Newry-Armagh and Upper Bann are within the quota as they stand, so I see little point in changing them. So, they would return 1 SF and 1 DUP seat.
That leaves the remaining parts of counties Antrim and Down which are currently represented by 7 seats. This electorate of 459,000 will be reduced to 6 seats with an average quota of 76,500. I expect there will be an expanded North Antrim and an expanded East Antrim. North Antrim and East Antrim would both take territory from South Antrim. The remainder of South Antrim would be merged with the northern half of the current constituency of Lagan Valley. Lagan Valley would be the constituency to lose out, with the other half of Lagan Valley being added to the three current Down constituencies (North Down, Strangford, South Down) to form 3 new expanded constituencies. North Down will expand to take the Ards peninsula. The remainder of Strangford will be added to the remainder of Lagan Valley to form Mid Down. South Down will also have some minor additions. These boundary changes appear relatively obvious choices to me. We could hypothesise that this would result in 5 DUP seats and 1 SDLP seat (although Sylvia Hermon would reduce the DUP tally by 1 if she runs in North Down again in 2015).

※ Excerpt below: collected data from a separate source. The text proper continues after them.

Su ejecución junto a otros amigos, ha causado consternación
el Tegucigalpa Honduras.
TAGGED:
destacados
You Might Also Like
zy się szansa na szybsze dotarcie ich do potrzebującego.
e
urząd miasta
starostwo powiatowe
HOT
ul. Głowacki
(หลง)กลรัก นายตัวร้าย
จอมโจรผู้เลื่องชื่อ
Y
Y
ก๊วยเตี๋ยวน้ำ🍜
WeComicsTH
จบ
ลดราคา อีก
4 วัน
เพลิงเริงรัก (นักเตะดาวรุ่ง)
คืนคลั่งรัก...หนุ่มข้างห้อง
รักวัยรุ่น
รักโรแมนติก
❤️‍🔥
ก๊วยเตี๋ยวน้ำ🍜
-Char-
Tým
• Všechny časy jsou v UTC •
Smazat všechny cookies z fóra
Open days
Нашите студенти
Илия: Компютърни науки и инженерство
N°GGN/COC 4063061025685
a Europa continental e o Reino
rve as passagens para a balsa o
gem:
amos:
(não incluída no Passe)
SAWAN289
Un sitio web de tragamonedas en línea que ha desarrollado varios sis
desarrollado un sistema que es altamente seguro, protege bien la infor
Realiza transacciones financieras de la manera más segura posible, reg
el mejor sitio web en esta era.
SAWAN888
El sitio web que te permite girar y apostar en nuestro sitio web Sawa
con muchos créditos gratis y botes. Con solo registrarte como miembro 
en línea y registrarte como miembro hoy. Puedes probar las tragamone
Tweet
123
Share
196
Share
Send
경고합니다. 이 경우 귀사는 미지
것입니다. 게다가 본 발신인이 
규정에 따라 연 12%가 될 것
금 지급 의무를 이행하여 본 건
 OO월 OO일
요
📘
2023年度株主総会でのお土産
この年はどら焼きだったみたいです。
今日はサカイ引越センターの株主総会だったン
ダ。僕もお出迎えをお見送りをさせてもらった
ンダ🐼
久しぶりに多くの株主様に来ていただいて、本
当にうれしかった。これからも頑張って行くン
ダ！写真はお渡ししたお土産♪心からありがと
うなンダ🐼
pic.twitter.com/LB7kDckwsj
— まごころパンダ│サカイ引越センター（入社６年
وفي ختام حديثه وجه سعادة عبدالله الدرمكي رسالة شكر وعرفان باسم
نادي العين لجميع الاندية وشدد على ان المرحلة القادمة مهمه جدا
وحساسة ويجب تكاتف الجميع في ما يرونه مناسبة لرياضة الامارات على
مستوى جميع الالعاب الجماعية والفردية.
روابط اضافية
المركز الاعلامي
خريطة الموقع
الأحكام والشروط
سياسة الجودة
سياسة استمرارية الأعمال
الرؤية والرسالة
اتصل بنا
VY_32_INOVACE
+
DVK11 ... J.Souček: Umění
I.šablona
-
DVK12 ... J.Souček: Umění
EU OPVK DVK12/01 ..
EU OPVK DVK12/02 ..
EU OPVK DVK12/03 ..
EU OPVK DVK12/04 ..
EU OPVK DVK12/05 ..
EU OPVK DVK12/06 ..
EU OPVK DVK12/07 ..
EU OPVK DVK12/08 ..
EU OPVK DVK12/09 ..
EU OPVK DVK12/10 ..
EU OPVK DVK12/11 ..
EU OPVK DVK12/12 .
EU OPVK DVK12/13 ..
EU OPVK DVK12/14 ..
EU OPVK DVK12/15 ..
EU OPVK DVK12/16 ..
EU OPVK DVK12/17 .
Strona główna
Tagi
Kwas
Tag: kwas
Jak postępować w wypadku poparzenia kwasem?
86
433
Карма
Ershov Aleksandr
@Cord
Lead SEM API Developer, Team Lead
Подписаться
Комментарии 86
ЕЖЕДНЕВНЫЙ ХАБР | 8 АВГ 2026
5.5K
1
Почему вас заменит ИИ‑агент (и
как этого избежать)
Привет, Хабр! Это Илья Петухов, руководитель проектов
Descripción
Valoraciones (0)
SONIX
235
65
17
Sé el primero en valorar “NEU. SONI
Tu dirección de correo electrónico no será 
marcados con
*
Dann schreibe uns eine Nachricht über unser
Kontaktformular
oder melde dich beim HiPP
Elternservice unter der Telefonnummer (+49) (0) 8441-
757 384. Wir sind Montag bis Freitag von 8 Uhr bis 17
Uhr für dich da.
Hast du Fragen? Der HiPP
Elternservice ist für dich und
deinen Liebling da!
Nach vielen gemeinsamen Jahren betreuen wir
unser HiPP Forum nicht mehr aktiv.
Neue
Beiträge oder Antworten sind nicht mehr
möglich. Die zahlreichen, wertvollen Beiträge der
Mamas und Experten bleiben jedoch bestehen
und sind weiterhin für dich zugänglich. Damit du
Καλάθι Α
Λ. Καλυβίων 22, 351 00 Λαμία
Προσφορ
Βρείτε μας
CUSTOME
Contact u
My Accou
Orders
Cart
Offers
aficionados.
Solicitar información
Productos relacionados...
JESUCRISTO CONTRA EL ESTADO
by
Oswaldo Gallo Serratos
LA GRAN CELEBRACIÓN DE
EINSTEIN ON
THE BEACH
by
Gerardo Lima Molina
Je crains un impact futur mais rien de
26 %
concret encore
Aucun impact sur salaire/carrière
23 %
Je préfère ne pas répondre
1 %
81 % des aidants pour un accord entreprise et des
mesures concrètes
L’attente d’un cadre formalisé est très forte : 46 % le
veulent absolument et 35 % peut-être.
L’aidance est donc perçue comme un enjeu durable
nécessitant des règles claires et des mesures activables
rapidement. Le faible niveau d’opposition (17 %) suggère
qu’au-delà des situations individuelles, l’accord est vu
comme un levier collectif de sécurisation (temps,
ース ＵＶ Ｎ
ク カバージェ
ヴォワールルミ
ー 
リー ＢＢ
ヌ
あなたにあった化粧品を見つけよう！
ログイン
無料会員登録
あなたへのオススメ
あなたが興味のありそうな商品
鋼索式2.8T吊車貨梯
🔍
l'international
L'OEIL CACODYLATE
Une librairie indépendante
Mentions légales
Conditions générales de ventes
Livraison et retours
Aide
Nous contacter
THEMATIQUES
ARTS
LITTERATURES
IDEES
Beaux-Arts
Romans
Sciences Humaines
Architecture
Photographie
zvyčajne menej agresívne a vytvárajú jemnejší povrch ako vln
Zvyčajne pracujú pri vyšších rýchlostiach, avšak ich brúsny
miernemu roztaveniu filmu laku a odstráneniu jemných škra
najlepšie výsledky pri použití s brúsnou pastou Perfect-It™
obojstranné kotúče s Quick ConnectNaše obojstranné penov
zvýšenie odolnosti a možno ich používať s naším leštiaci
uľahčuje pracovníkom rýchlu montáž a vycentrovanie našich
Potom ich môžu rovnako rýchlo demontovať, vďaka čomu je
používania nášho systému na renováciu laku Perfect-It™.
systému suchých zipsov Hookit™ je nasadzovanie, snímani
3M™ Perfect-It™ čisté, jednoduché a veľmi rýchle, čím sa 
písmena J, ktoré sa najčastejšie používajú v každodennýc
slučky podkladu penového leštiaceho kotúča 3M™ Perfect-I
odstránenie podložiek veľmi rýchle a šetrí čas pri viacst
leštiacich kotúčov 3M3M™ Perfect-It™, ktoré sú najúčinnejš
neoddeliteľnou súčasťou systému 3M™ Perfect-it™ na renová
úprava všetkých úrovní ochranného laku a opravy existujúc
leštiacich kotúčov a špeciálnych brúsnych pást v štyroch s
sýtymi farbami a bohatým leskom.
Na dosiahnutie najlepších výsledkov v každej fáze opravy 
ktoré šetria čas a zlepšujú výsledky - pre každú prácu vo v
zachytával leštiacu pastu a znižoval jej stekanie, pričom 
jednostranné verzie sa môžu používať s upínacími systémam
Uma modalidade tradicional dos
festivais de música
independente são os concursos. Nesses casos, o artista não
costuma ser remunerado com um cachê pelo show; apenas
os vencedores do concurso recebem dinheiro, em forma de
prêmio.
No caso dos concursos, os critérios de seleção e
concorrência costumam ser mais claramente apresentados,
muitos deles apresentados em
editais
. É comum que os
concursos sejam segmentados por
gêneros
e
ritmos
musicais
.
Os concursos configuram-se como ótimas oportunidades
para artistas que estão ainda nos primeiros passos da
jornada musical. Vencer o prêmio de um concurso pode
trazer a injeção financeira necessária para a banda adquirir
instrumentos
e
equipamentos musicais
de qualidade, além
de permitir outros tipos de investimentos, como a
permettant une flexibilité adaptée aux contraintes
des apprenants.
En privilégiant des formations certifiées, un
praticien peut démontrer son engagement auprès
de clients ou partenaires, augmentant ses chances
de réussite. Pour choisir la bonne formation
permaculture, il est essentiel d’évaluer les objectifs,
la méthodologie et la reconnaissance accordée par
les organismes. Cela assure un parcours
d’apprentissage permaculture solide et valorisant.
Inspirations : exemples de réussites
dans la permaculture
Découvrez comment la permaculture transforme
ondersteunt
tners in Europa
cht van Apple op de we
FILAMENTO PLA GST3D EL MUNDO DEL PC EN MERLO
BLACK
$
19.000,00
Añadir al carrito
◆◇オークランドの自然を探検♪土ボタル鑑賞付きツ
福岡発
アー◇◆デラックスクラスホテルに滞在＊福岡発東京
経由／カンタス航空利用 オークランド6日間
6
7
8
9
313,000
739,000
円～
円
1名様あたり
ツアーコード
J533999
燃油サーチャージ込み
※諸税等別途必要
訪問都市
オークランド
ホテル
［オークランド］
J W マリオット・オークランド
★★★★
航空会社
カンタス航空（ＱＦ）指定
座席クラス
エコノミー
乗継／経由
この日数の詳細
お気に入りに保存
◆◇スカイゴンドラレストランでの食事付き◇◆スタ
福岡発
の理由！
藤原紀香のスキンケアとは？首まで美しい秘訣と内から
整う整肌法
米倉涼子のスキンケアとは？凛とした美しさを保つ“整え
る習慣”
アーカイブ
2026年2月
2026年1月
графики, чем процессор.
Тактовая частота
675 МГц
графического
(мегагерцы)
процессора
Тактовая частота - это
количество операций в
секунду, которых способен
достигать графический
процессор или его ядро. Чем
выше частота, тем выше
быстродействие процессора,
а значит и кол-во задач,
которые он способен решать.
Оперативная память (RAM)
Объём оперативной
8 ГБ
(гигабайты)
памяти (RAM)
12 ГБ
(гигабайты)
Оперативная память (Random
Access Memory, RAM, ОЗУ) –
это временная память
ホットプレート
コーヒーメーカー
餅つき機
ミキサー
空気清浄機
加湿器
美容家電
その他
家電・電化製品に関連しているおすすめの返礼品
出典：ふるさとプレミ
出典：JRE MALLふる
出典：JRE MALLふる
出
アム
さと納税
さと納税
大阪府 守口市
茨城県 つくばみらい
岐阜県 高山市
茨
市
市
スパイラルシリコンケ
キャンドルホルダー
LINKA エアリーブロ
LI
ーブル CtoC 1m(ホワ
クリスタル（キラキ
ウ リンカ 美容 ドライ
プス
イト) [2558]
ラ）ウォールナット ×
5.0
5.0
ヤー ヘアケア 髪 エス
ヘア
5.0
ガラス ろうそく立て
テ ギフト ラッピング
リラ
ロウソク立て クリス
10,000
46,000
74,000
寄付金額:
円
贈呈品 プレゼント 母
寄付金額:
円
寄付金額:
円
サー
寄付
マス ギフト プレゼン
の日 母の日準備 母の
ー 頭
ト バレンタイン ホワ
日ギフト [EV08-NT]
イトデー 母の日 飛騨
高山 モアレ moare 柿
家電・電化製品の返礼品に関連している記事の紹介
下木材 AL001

This would leave us with an overall tally of 8 seats for the DUP (or 6 seats if Long and Hermon repeat their 2010 performances), and 7 seats for nationalism (SF with 5, SDLP with 2). Overall, the changes would result in the DUP losing 2 seats (North Belfast and Lagan Valley), and the SDLP losing 1 seat (South Belfast). SF’s loss of Mid Ulster would be offset by their gain of North-West Belfast. East Londonderry would become a major electoral battleground, as it would represent the target seat for nationalism to win in order for it to achieve a majority of Westminster seats.
Because by the next westminster election, Gregory Campbell will have been this constituency's incumbent MP for 15 years and I think you'll find that the nationalist vote in East Londonderry significantly underperforms its potential strength,especially in coleraine and portrush/portstewart.
A few republican rural areas of Magherafelt council bolted on cannot overcome a long incumbent MP in a seat were the differential turnout between protestant and catholic voters is significant.Anyhow,the DUP are strong in this seat,for example,they have 3 MLA's to SF's 1.